Speaking in the National Assembly during the recent budget debates, Minister of Education, Priya Manickchand made it clear that “we are going to be looking at making sure that our buildings are friendlier, so that we can cater for children with disabilities so that it does not affect their ability to learn.”
In this quest to improve the delivery of special education needs, the Minister said that her Ministry is committed to ensuring that education buildings are designed with those with special needs in mind. This will therefore see buildings being constructed with ramps and even suitable washroom facilities.
“We are committed and we are making sure that every building we build complies with the Person Living with Disability Act…” a passionate Manickchand told the House.
And efforts to improve the delivery of education among those with special education needs have already started since according to the Minister, moves have already been made to relocate the Blind Unit which was once housed at the St. Rose’s Secondary School. Those students, according to her, have been placed in another friendlier environment since September 2, 2013.
However, the Minister asserted that her Ministry is not by any means satisfied with what has been done with those with special needs education.
“We are not happy with that and we are recognising that we are not doing what we are suppose to do; we are not preparing our children with special education needs as best as we can and making them capable of meeting their maximum potential…we would be the first to tell you that we are not happy with the way the education sector has been catering for students with special education needs,” said Manickchand.
It was for this very reason, she said, that the Ministry had spearheaded a countrywide stakeholders’ consultation, which has helped to inform the work of the Ministry, over the next five years, in this regard.
“People have told us what they want; they want us to make sure we look at how we are preparing our teachers, so one of the things that is going to be done as a matter of priority over the next five years, is to make sure that all of the teachers coming out of CPCE are prepared for integrating special education needs children into the classroom,” assured Manickchand.

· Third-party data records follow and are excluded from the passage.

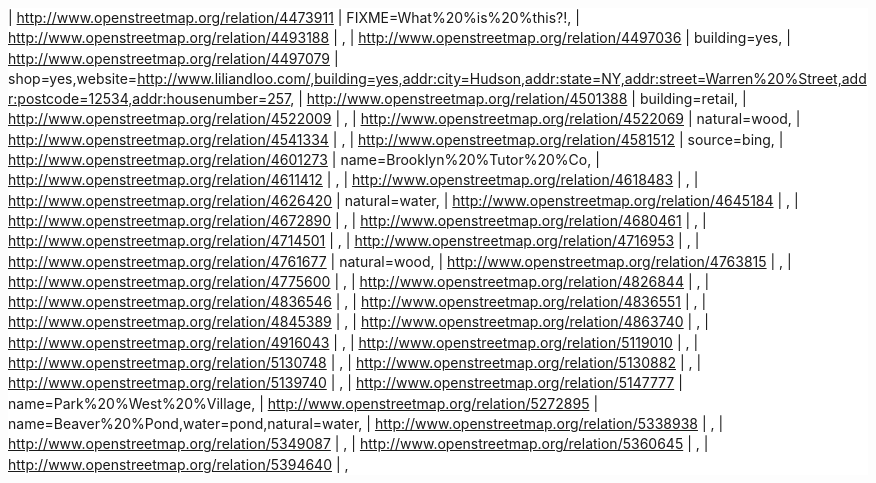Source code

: | http://www.openstreetmap.org/relation/4473911 | FIXME=What%20%is%20%this?!,
| http://www.openstreetmap.org/relation/4493188 | ,
| http://www.openstreetmap.org/relation/4497036 | building=yes,
| http://www.openstreetmap.org/relation/4497079 | shop=yes,website=http://www.liliandloo.com/,building=yes,addr:city=Hudson,addr:state=NY,addr:street=Warren%20%Street,addr:postcode=12534,addr:housenumber=257,
| http://www.openstreetmap.org/relation/4501388 | building=retail,
| http://www.openstreetmap.org/relation/4522009 | ,
| http://www.openstreetmap.org/relation/4522069 | natural=wood,
| http://www.openstreetmap.org/relation/4541334 | ,
| http://www.openstreetmap.org/relation/4581512 | source=bing,
| http://www.openstreetmap.org/relation/4601273 | name=Brooklyn%20%Tutor%20%Co,
| http://www.openstreetmap.org/relation/4611412 | ,
| http://www.openstreetmap.org/relation/4618483 | ,
| http://www.openstreetmap.org/relation/4626420 | natural=water,
| http://www.openstreetmap.org/relation/4645184 | ,
| http://www.openstreetmap.org/relation/4672890 | ,
| http://www.openstreetmap.org/relation/4680461 | ,
| http://www.openstreetmap.org/relation/4714501 | ,
| http://www.openstreetmap.org/relation/4716953 | ,
| http://www.openstreetmap.org/relation/4761677 | natural=wood,
| http://www.openstreetmap.org/relation/4763815 | ,
| http://www.openstreetmap.org/relation/4775600 | ,
| http://www.openstreetmap.org/relation/4826844 | ,
| http://www.openstreetmap.org/relation/4836546 | ,
| http://www.openstreetmap.org/relation/4836551 | ,
| http://www.openstreetmap.org/relation/4845389 | ,
| http://www.openstreetmap.org/relation/4863740 | ,
| http://www.openstreetmap.org/relation/4916043 | ,
| http://www.openstreetmap.org/relation/5119010 | ,
| http://www.openstreetmap.org/relation/5130748 | ,
| http://www.openstreetmap.org/relation/5130882 | ,
| http://www.openstreetmap.org/relation/5139740 | ,
| http://www.openstreetmap.org/relation/5147777 | name=Park%20%West%20%Village,
| http://www.openstreetmap.org/relation/5272895 | name=Beaver%20%Pond,water=pond,natural=water,
| http://www.openstreetmap.org/relation/5338938 | ,
| http://www.openstreetmap.org/relation/5349087 | ,
| http://www.openstreetmap.org/relation/5360645 | ,
| http://www.openstreetmap.org/relation/5394640 | ,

It was only earlier this year that the Minister intimated plans to give closer attention to teachers tasked with attending to special needs education children, whereby they are treated on par with other teachers. However, she disclosed that such a move will take some work on the part of the Ministry to ensure that this is realised.
Moreover, moves to ensure equality among teachers will see the Ministry seeking to revise regulations governing the operation of Special Needs teachers.
Currently, Special Needs education teachers are not eligible for promotion, a state of affairs that prompted Minister Manickchand to emphasise that “our teachers who have been teaching (Special Needs) have been extremely kind…but at the end of the day, people want promotion and so on. The system we have now does not allow a teacher teaching in a Special Needs School to be promoted and we are fixing that shortly,” declared the Minister.
She pointed out that the Ministry is intent on making sure that the teaching of special needs is seen as beneficial to teachers. As such, Manickchand disclosed that “…we are looking at what incentives are offered to teachers to deliver this very difficult programme.”
But since there are certainly not enough trained teachers to cater to this crucial area, the Minister said that efforts are being made to have greater focus on specifically training teachers in this regard.